▶ [Exercise objective] All of the data needs to be reproduced with no alterations.

Top of Supplied material

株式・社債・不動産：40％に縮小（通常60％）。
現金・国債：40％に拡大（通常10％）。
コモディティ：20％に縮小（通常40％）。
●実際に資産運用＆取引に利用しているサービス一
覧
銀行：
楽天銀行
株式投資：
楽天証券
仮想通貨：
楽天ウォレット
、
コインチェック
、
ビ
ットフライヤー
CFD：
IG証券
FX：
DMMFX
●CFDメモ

Bottom of Supplied material

▶ [Response to the task]
株式・社債・不動産：40％に縮小（通常60％）。
現金・国債：40％に拡大（通常10％）。
コモディティ：20％に縮小（通常40％）。
●実際に資産運用＆取引に利用しているサービス一
覧
銀行：
楽天銀行
株式投資：
楽天証券
仮想通貨：
楽天ウォレット
、
コインチェック
、
ビ
ットフライヤー
CFD：
IG証券
FX：
DMMFX
●CFDメモ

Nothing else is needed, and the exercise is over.